The Greenstone Door
- Author: William Satchell
- Language: English
- Genre: Bildungsroman
- Set in: New Zealand Wars
- Publication date: 1914
- Text: The Greenstone Door at Wikisource

= The Greenstone Door =

The Greenstone Door is a 1914 novel by William Satchell. It is a Bildungsroman set in colonial Aotearoa, culminating in the invasion of the Waikato. In 1936 it was called "probably the most important in the history of New Zealand fiction".

==Plot==
The book tells the story of Cedric Tregarthen. The son of a pākeha trader, he is orphaned in the sack of Te Kuma pa, and subsequently adopted by Pākehā Māori Purcell under the protection of Māori chief Te Waharoa. He is raised among the Ngāti Maniapoto along with his foster-sister Puhi-Huia, and befriends Rangiora, the son of a local ariki. As a teenager he is sent to Auckland, where he experiences Pākeha society and meets Purcell's business partner, Mr Brompart. He meets Governor George Grey, and falls in love with Helenora, a young member of the Governor's household. He also discovers his parentage as the grandson of an Earl, and learns of his father's betrayal of Helenora's mother.

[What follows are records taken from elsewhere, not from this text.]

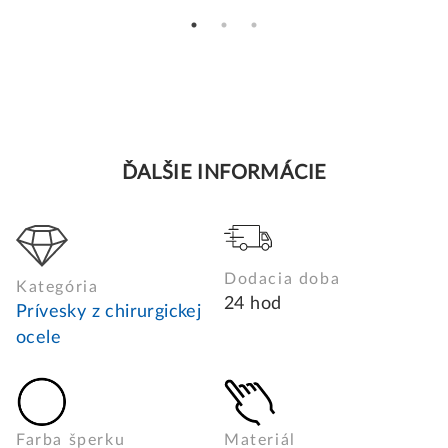
ĎALŠIE INFORMÁCIE
Dodacia doba
Kategória
24 hod
Prívesky z chirurgickej
ocele
Farba šperku
Materiál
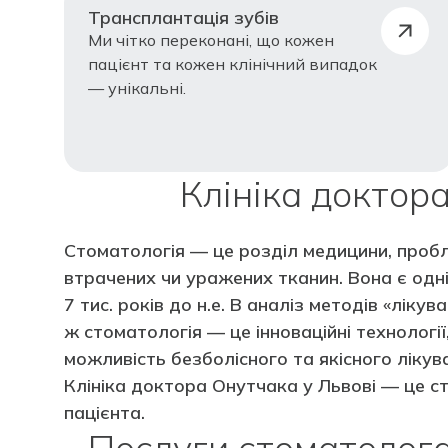
Трансплантація зубів
Ми чітко переконані, що кожен
пацієнт та кожен клінічний випадок
— унікальні.
Клініка доктор
Стоматологія — це розділ медицини, пробл
втрачених чи уражених тканин. Вона є одні
7 тис. років до н.е. В аналіз методів «лік
ж стоматологія — це інноваційні технологі
можливість безболісного та якісного лікув
Клініка доктора Онутчака у Львові — це ст
пацієнта.
Послуги стоматолога 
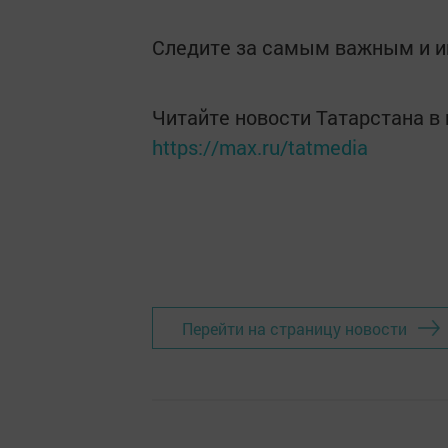
Следите за самым важным и 
Читайте новости Татарстана 
https://max.ru/tatmedia
Перейти на страницу новости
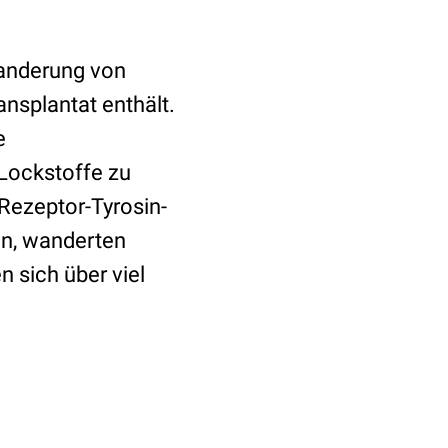
wanderung von
ansplantat enthält.
e
Lockstoffe zu
 Rezeptor-Tyrosin-
n, wanderten
n sich über viel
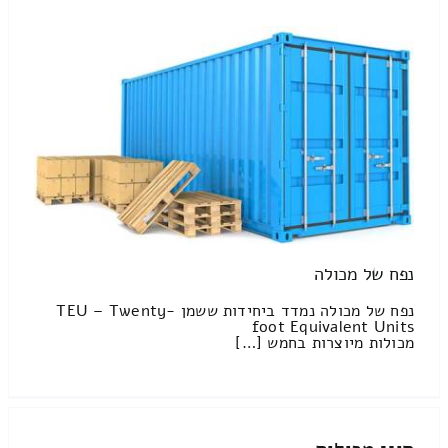
נפח של מכולה
נפח של מכולה נמדד ביחידות ששמן TEU – Twenty-
foot Equivalent Units
מכולות מיוצרות בחמש […]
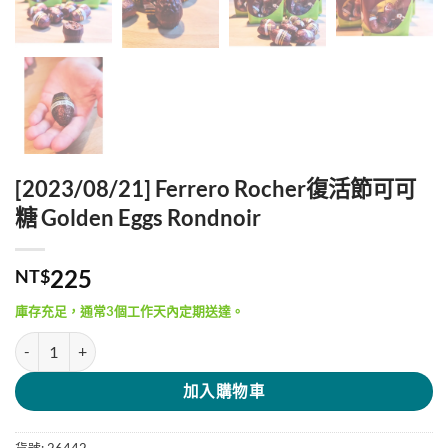
[2023/08/21] Ferrero Rocher復活節可可
糖 Golden Eggs Rondnoir
225
NT$
庫存充足，通常3個工作天內定期送達。
[2023/08/21] Ferrero Rocher復活節可可糖 Golden Eggs Rondnoir 數
加入購物車
貨號:
26442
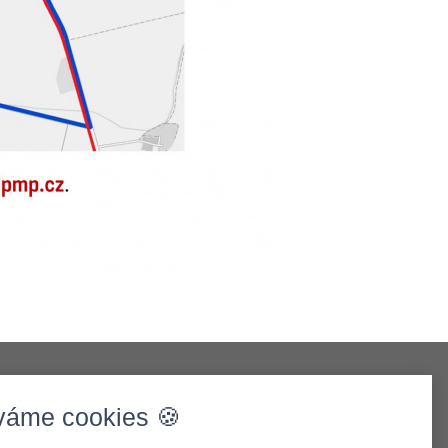
váme cookies 🍪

Following Helenora's departure for England and a dispute with the Bromparts, Cedric returns to his foster-father. In the leadup to the Invasion of the Waikato, he attempts to broker peace, but is taken prisoner by the Tohunga Te Atua Mangu, who fears his influence on his foster-father. Escaping after eight months, he is recaptured, and forced to return to the British lines. There he serves General Duncan Cameron as a translator, ultimately witnessing the battle of Ōrākau, in which both Rangiora and Puhi-Huia are killed. His foster-father is then captured and executed for treason by his boyhood enemy, Fred Brompart. Driven mad, Cedric is ultimately nursed back to sanity by Helenora.

==Publication history==
The book was first published in July 1914, and was originally a failure. This is widely attributed to the outbreak of World War I, with the book's strong anti-war themes, as well as the protagonist Purcell renouncing his British citizenship to live with Māori being regarded as "repugnant to British readers in 1914". Over time interest grew, and it was listed among examples of classic New Zealand literature.

The book was reprinted by Whitcombe & Tombs in 1935, and again by Golden Press in 1974, and by Viking in 1988.